Portobello-calorie product, only 22 calories, is typically eaten cooked, raw or as a garnish. Dietary mushrooms are a good source of protein, b vitamins such as Riboflavin, Niacin, Pantothenic and folic acid, and essential minerals selenium, copper, iron, potassium. Contain almost no fat (>1%) and cholesterol.

Portobello is a great substitute for beef steaks. They are thick, juicy and have a meaty texture that makes them just as tender and delicious as beef.

Legumes

Beans, peas, peanuts are part of legume family. Legumes are one of the best sources of vegetable protein, folic acid, iron, magnesium and potassium – this makes them an excellent meat substitute.

Legumes require long-term heat treatment. For the full assimilation of protein, consumed preferably with foods rich in methionine (an amino acid), for example with bread.

Pace

Tempeh is a traditional soy product originally from Indonesia. Doing it, like tofu from soy, but the beans remain intact, they are boiled, add the leaven, fermented and shaped into briquettes.
Pace unlike tofu richer in protein, dietary fiber and vitamins, iron, calcium, vitamin C, omega-3 and omega-6 polyunsaturated acids. Tempeh has a firm texture and an earthy flavor which becomes more pronounced with age.
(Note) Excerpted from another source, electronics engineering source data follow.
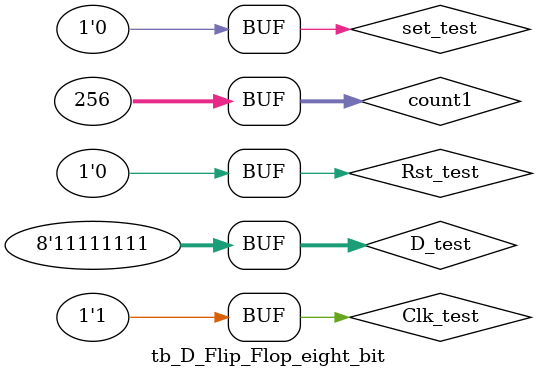
<source format=v>
module tb_D_Flip_Flop_eight_bit();

reg [7:0] D_test;
reg Rst_test,Clk_test,set_test;
wire [7:0] Q_test;

integer count1;



D_Flip_Flop_eight_bit port_map(
.D(D_test),
.Rst(Rst_test),
.Clk(Clk_test),
.set(set_test),
.Q(Q_test)

);


initial begin
D_test = 8'b0;
Rst_test = 0;
Clk_test = 0;
set_test = 0;
#5;
set_test = 1;
#5;
set_test = 0;
#5;
Rst_test = 1;
#5;
Rst_test = 0;
#5;
end

always begin 

	for(count1 = 0; count1  < 256; count1 = count1 + 1) begin
		D_test = count1;
		Clk_test = 0;
		#5;
		Clk_test = 1;
		#5;
	end

end

endmodule
</source>
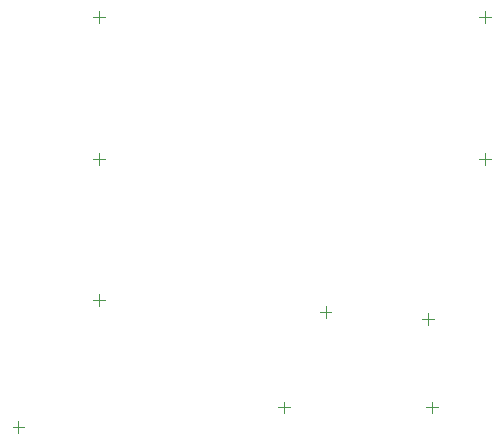
<source format=gbr>
G04*
G04 #@! TF.GenerationSoftware,Altium Limited,Altium Designer,23.8.1 (32)*
G04*
G04 Layer_Color=32896*
%FSLAX44Y44*%
%MOMM*%
G71*
G04*
G04 #@! TF.SameCoordinates,4E8033DB-9698-49A7-8747-1B8CF0FAEC2F*
G04*
G04*
G04 #@! TF.FilePolarity,Positive*
G04*
G01*
G75*
%ADD11C,0.1000*%
D11*
X324998Y177187D02*
X334998D01*
X329998Y172187D02*
Y182187D01*
X324998Y177187D02*
X334998D01*
X329998Y172187D02*
Y182187D01*
X65000Y80000D02*
X75000D01*
X70000Y75000D02*
Y85000D01*
X415000Y96500D02*
X425000D01*
X420000Y91500D02*
Y101500D01*
X415000Y96500D02*
X425000D01*
X420000Y91500D02*
Y101500D01*
X290000Y96500D02*
X300000D01*
X295000Y91500D02*
Y101500D01*
X290000Y96500D02*
X300000D01*
X295000Y91500D02*
Y101500D01*
X465000Y302120D02*
Y312120D01*
X460000Y307120D02*
X470000D01*
X465000Y302120D02*
Y312120D01*
X460000Y307120D02*
X470000D01*
X133100Y427120D02*
X143100D01*
X138100Y422120D02*
Y432120D01*
X133100Y427120D02*
X143100D01*
X138100Y422120D02*
Y432120D01*
Y302120D02*
Y312120D01*
X133100Y307120D02*
X143100D01*
X138100Y302120D02*
Y312120D01*
X133100Y307120D02*
X143100D01*
X417000Y166180D02*
Y176180D01*
X412000Y171180D02*
X422000D01*
X417000Y166180D02*
Y176180D01*
X412000Y171180D02*
X422000D01*
X138100Y182120D02*
Y192120D01*
X133100Y187120D02*
X143100D01*
X138100Y182120D02*
Y192120D01*
X133100Y187120D02*
X143100D01*
X465000Y422120D02*
Y432120D01*
X460000Y427120D02*
X470000D01*
X465000Y422120D02*
Y432120D01*
X460000Y427120D02*
X470000D01*
M02*

</source>
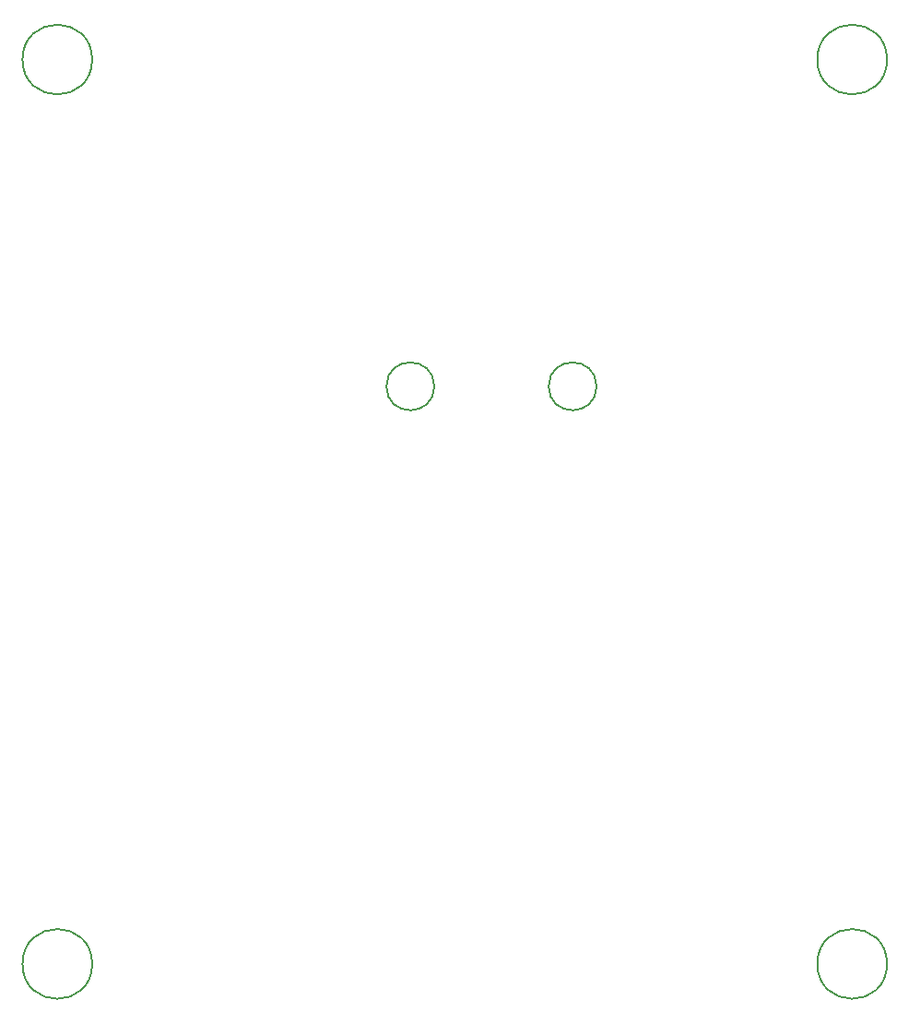
<source format=gbr>
%TF.GenerationSoftware,KiCad,Pcbnew,8.0.2*%
%TF.CreationDate,2025-02-27T03:45:28+05:30*%
%TF.ProjectId,sra_dev_board_2024(CH340C),7372615f-6465-4765-9f62-6f6172645f32,rev?*%
%TF.SameCoordinates,Original*%
%TF.FileFunction,Other,Comment*%
%FSLAX46Y46*%
G04 Gerber Fmt 4.6, Leading zero omitted, Abs format (unit mm)*
G04 Created by KiCad (PCBNEW 8.0.2) date 2025-02-27 03:45:28*
%MOMM*%
%LPD*%
G01*
G04 APERTURE LIST*
%ADD10C,0.150000*%
G04 APERTURE END LIST*
D10*
%TO.C,H4*%
X190080000Y-58510000D02*
G75*
G02*
X183680000Y-58510000I-3200000J0D01*
G01*
X183680000Y-58510000D02*
G75*
G02*
X190080000Y-58510000I3200000J0D01*
G01*
%TO.C,H1*%
X117080000Y-58510000D02*
G75*
G02*
X110680000Y-58510000I-3200000J0D01*
G01*
X110680000Y-58510000D02*
G75*
G02*
X117080000Y-58510000I3200000J0D01*
G01*
%TO.C,H3*%
X190080000Y-141510000D02*
G75*
G02*
X183680000Y-141510000I-3200000J0D01*
G01*
X183680000Y-141510000D02*
G75*
G02*
X190080000Y-141510000I3200000J0D01*
G01*
%TO.C,H2*%
X117080000Y-141510000D02*
G75*
G02*
X110680000Y-141510000I-3200000J0D01*
G01*
X110680000Y-141510000D02*
G75*
G02*
X117080000Y-141510000I3200000J0D01*
G01*
%TO.C,REF\u002A\u002A*%
X163400000Y-88500000D02*
G75*
G02*
X159000000Y-88500000I-2200000J0D01*
G01*
X159000000Y-88500000D02*
G75*
G02*
X163400000Y-88500000I2200000J0D01*
G01*
X148500000Y-88500000D02*
G75*
G02*
X144100000Y-88500000I-2200000J0D01*
G01*
X144100000Y-88500000D02*
G75*
G02*
X148500000Y-88500000I2200000J0D01*
G01*
%TD*%
M02*

</source>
Baked, steamed, deep-fried or grilled, tempeh is a good substitute of meat and fish dishes.

Seitan (Seitan)

The easiest way to describe Seitan is to call it “wheat meat.” Seitan is made from the protein part of wheat, it’s wheat gluten. This is an alternative meat substitute known for its high protein content comparable to meat. Seitan is used interchangeably with meat substitutes based on soy.

Get it: mix the flour with water and shape the dough. Then the dough was washed under running water to remove the starch and knead. After this is about 1/6 of the dough from the original amount of flour – this is gluten. The resulting gluten cook on low heat for another 1-2 hours.

Hummus

Hummus is not exactly a meat substitute, this product is likely to replace mayonnaise, which is commonly used for sandwiches.

Strict vegetarians who exclude any animal food, including mayonnaise because it contains eggs. Can use hummus is an excellent replacement for mayonnaise.
Hummus is made from chickpeas (pea). Chickpeas boiled and crushed with a blender. Then add sesame paste, olive oil and various spices (lemon juice, garlic, pepper, etc.). It turns out mashed potatoes with a creamy texture and delicious aroma.

Hummus is rich in protein, fiber, also can be used as a source of iron, vitamin C, and folic acid. Depending on the recipe hummus contains different amount of monounsaturated fat.

Vegetable protein is often considered inferior replacement for meat protein due to the absence of the amino acid methionine. Missing this amino acid and protein in chickpea, however, hummus is full of protein. Sesame paste is a necessary component of hummus contains a significant amount of methionine that complements the protein of the chickpeas.